Stockland’s proposal to buy the diversified developer equated to $4.20 a security, a 1.9 per cent discount to Australand’s $4.28 closing price on Tuesday. Australand managing director Bob Johnston rejected the bid but was open to further talks.
“The board has thoroughly reviewed the proposal and doesn’t think it is compelling for Australand securityholders. So on that basis, we have determined it is appropriate to reject it,” Mr Johnston said.
The highly anticipated bid has been on the cards for some time and comes after Stockland purchased a 19.9 per cent stake in Australand in March.
Rather than searching for a partner to jointly embark on the deal, as was speculated, Stockland fielded approaches from interested parties once the bid had been made.
With the support of another group, cash could potentially be offered, Mr Steinert said.

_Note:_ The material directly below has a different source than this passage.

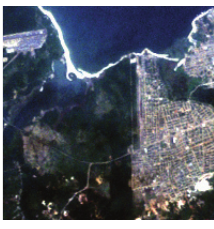
Figure 11: Landsat 5-TM calibrated image extract.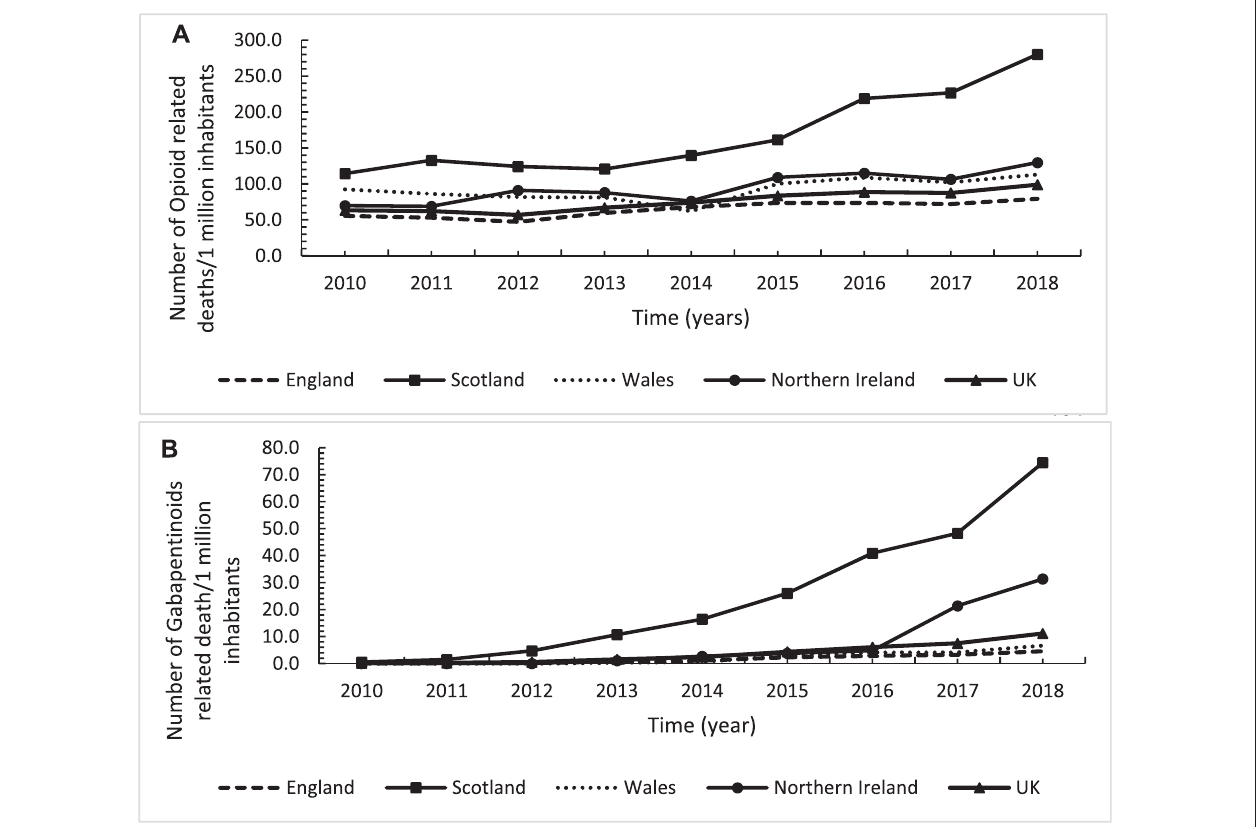
FIGURE 5 | Annual trends in number of deaths per one million inhabitants for opioids (A) and gabapentinoids (B) across the United Kingdom, England, Scotland, Wales and Northern Ireland over the study period from 2010 to 2018.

“We are highly confident we are able to divest any non-core holdings going forward. We have been approached by numerous parties,” he said. Whether the bid proceeded was up to shareholders, a number of whom held stock in both companies.
“There is a concentrated register and cross ownership. It is really going to boil down to how investors see the future,” he said. “If investor price expectations are too high, we will sell and realise a profit on our 19.9 per cent holding.”
Stockland has offered 1.111 securities for every Australand unit, equating to $4.20, based on Stockland’s share price of $3.78. Australand said yesterday it would not be granting due diligence to its rival, one of the conditions of the deal proceeding, along with 90 per cent shareholder acceptances.
Stockland said a tie-up with Australand would offer annual synergies of at least $15 million, in an approach some say resembles Myer’s recent unsuccessful play for David Jones.
Takeover speculation has been factored into the target’s share price since July, whenThe Australian first flagged that a bid was in the wings, sources close to Stockland had argued, adding that the bid was in fact an 18 per cent premium to its $3.56 net tangible asset backing.
Then, Stockland was working on a proposal, but advisers held fire when majority shareholder CapitaLand said it wanted to retain its 60 per cent stake, which was subsequently sold.
Mr Steinert said Stockland entered Australand’s dataroom when it was opened last year following a partial takeover bid by the GPT Group. It now sought to carry out further due diligence after being refused requests at that time for information on factors such as historical residential property sales rates and revenue.
Shares in Australand yesterday closed 5c lower to $4.23, while Stockland shares closed down 2c to $3.76.
Australand’s business comprises a $2.4bn portfolio of office and industrial properties, $767m of residential properties and $287m of projects under development. Fort Street Advisers, Macquarie Capital and law firm King & Wood Mallesons are advising.
Stockland, with an $8.7bn market capitalisation, is a diversified developer and investor in office, industrial, residential, retirement and retail property. It is working with UBS, Citi and Bank of America Merrill Lynch.